The enduring popularity of Oscar Wilde’s classic comedy of manners is both a pleasure and a pitfall: its quotes and quips have become part of our language, its characters endlessly reinterpreted or recalled, on stage, television and film.

Director Leigh Ward’s production concentrates on the satire underlying the camp nonsense with two emphatically determined young women who hurl away the idea of prissy innocents with both hands.

Kitty Fox Davis is superb as a Gwendolen far more brazenly seductive than usual, matched by the resourceful Cecily of Bryony Cook.

Echoes of Edith Evans ring through the commanding presence of Patti Griffiths, whose volte face confronted with the possibility of a fortune is just delicious.

Steven Adams as Moncrieff, beautifully dressed and sufficiently suave, impersonates our Oscar with some of the best lines in the play; although both Ernests relax as the story unfolds, Myles Locke retains a perfect, slightly stiff naivete.

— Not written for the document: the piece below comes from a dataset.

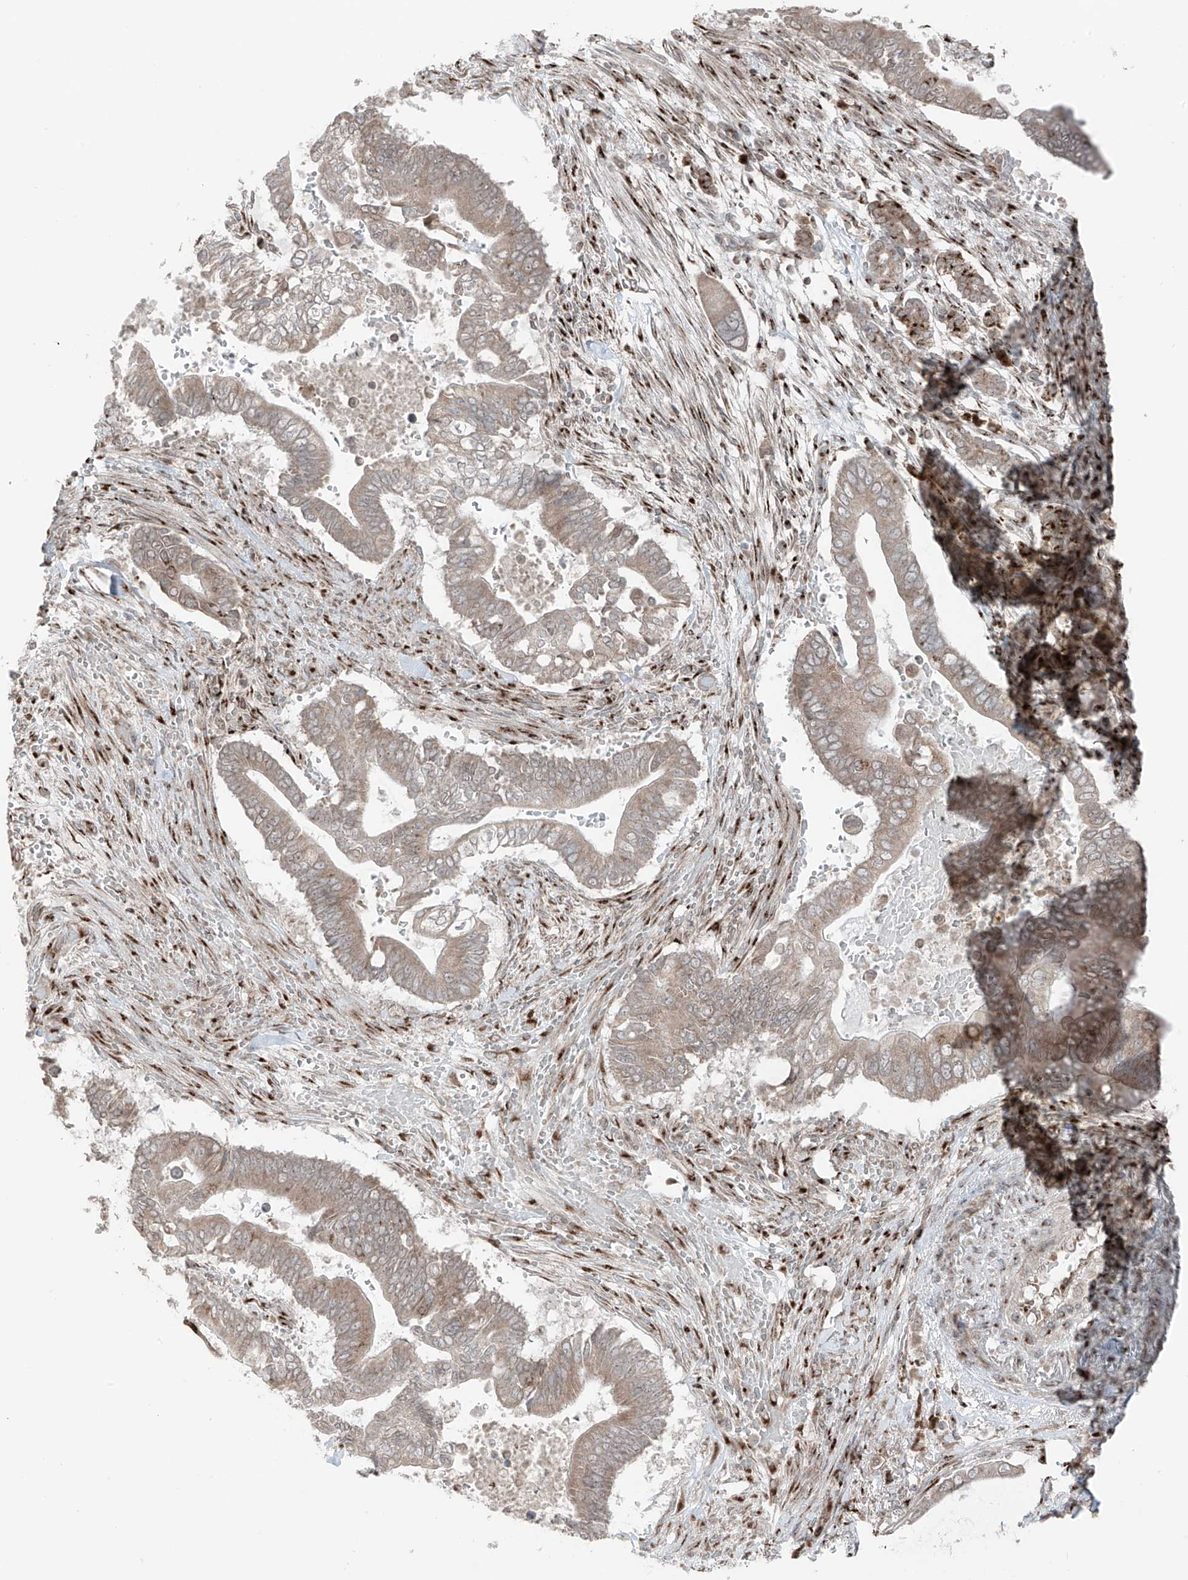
{"staining": {"intensity": "weak", "quantity": ">75%", "location": "cytoplasmic/membranous"}, "tissue": "pancreatic cancer", "cell_type": "Tumor cells", "image_type": "cancer", "snomed": [{"axis": "morphology", "description": "Adenocarcinoma, NOS"}, {"axis": "topography", "description": "Pancreas"}], "caption": "IHC histopathology image of human pancreatic adenocarcinoma stained for a protein (brown), which demonstrates low levels of weak cytoplasmic/membranous expression in about >75% of tumor cells.", "gene": "ERLEC1", "patient": {"sex": "male", "age": 68}}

Caroline Lambe’s pursuit of Gerry Wicks is completely hilarious, both actors playing up to the absurdity of an old maid’s requited passion for an unappealing clergyman for all it's worth.

Manservant Lane didn’t have many lines, but Neil Drew made every single one count.

The Importance Of Being Earnest, with the same cast, also runs from July 21 to July 24 at Brighton Open Air Theatre​ in Dyke Road Park.